List every line below that contains the string "photo", treating uppercase and lowercase letters as different.

SOURCE DATA:
-.-.-
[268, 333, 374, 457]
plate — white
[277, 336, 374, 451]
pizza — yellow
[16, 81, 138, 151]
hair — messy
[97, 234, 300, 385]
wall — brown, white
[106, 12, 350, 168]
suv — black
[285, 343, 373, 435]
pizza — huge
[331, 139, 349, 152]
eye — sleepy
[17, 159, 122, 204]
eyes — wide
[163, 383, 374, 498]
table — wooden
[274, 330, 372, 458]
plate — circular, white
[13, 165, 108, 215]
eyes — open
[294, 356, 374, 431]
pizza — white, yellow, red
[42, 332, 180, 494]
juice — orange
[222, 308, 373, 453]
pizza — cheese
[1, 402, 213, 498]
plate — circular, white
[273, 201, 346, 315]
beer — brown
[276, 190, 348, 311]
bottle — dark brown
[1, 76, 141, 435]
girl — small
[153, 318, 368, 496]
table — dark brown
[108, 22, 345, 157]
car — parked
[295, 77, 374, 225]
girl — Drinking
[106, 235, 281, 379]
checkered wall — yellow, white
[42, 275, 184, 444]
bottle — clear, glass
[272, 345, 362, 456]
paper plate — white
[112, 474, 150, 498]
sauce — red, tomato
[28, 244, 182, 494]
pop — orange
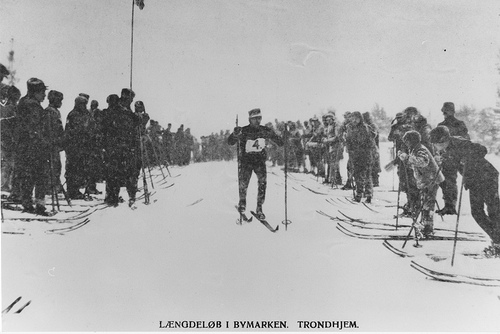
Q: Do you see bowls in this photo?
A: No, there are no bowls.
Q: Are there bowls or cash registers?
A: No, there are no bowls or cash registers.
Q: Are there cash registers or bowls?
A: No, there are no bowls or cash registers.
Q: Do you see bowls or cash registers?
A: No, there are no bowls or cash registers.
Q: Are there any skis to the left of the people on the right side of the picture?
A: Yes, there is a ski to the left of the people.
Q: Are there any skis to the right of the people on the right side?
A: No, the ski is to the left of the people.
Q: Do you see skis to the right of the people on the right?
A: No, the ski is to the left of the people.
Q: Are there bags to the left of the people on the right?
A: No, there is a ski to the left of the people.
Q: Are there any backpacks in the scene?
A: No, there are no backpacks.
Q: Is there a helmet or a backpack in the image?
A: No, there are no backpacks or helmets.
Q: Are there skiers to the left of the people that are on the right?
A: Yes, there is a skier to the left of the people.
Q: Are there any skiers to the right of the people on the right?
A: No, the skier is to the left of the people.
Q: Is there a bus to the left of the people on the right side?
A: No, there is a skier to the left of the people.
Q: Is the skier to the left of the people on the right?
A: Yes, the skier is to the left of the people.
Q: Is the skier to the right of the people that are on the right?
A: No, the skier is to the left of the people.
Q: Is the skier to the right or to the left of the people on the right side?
-.-.-
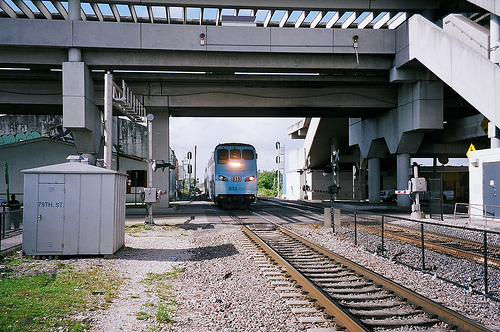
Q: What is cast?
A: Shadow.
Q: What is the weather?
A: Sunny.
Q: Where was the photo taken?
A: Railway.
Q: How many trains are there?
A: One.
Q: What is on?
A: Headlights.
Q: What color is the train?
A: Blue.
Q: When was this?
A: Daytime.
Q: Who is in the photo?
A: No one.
-.-.-
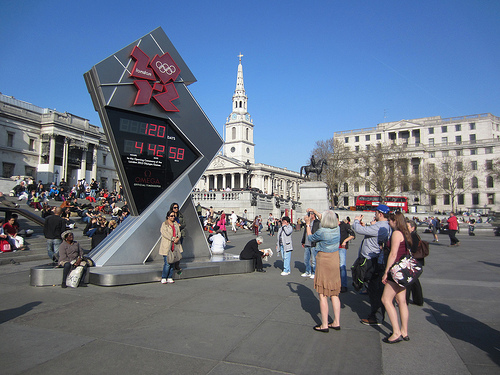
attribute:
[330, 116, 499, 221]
-.-.-
TASK RESULT:
Q: Do you see bowls in this photo?
Q: Where was the photo taken?
Q: Who is in the photo?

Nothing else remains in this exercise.